◆ What the task asks ◆
State how many lines of the records contain the word "services", and give only the number.
•••
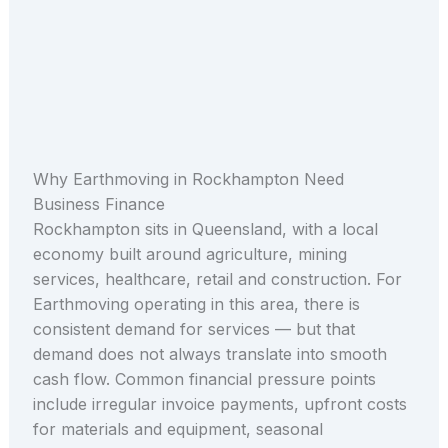
Why Earthmoving in Rockhampton Need
Business Finance
Rockhampton sits in Queensland, with a local
economy built around agriculture, mining
services, healthcare, retail and construction. For
Earthmoving operating in this area, there is
consistent demand for services — but that
demand does not always translate into smooth
cash flow. Common financial pressure points
include irregular invoice payments, upfront costs
for materials and equipment, seasonal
•••
◆ Result of the task ◆
2